The new look and graphics, created in-house at Starz Encore's headquarters have an edgier, hipper feel that complements the films and special attractions programmed for the channel. "Our audience is media savvy," says Che Che Mata, Vice President, On-Air Promotion. "They've grown up with MTV, video games and computers, and they definitely pay attention to style and trends. They're snowboarders, skiers, skateboarders, BMXers, surfers, or just plain kids in the know, and we think the channel will definitely connect with them."

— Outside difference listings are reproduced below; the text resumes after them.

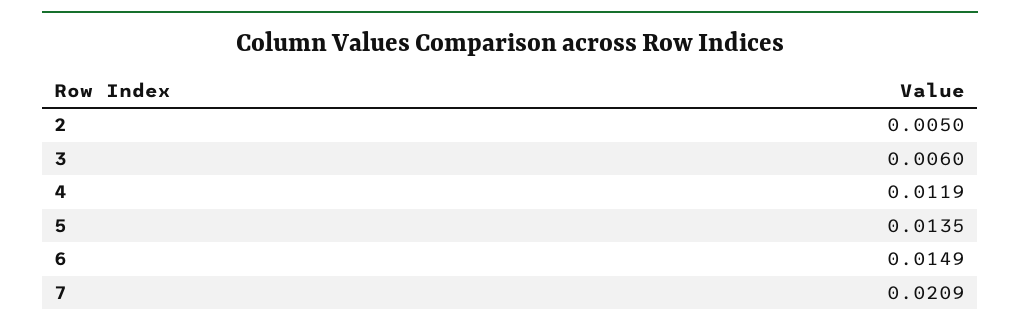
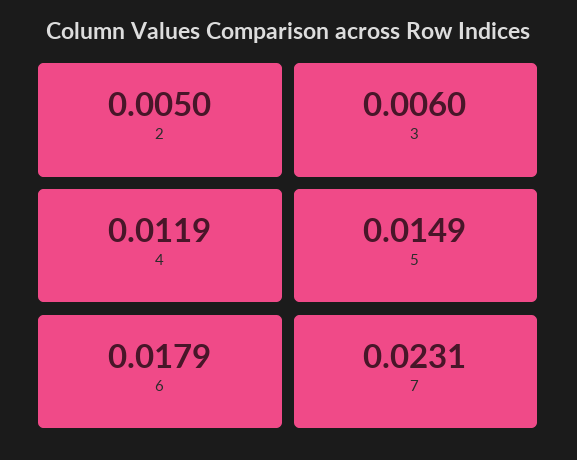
  {
    "2": 0.005,
    "3": 0.006,
    "4": 0.0119,
-   "5": 0.0135,
+   "5": 0.0149,
-   "6": 0.0149,
+   "6": 0.0179,
-   "7": 0.0209
+   "7": 0.0231
  }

In July, ACTION will also present exclusive interviews with action stars such as Vin Diesel (XXX, The Fast and the Furious), Jet Li (Romeo Must Die, Lethal Weapon 4), skateboard champion Tony Hawk, and others. Action Girl, a series of exciting over-the-top action vignettes featuring a Lara Croft-like character will help jump-start the re-launch.


----------



## gcutler (Mar 23, 2002)

Cool!!! I had never seen "Bubblegum Crisis" until I was on Action. I was hooked Immediately.

NeNe Rules!


----------



## Steve Mehs (Mar 21, 2002)

Im not a big fan of anime, but I ocassionaly watch some of the movies on Action. Theyre actually not that bad, and are alot better, IMO then DBZ or the anime on Cartoon Network.


----------



## Mark Holtz (Mar 23, 2002)

> _Originally posted by Steve Mehs _
> *Im not a big fan of anime, but I ocassionaly watch some of the movies on Action. Theyre actually not that bad, and are alot better, IMO then DBZ or the anime on Cartoon Network. *


Dragonball and Dragonball Z sucks. Cowboy Bebop is pretty good considering how much editing takes place.


----------



## Kevin (Mar 27, 2002)

I never really watched this channel but now I'm thinking about tuning in to it after these changes take place! The new lineup sounds interesting.


----------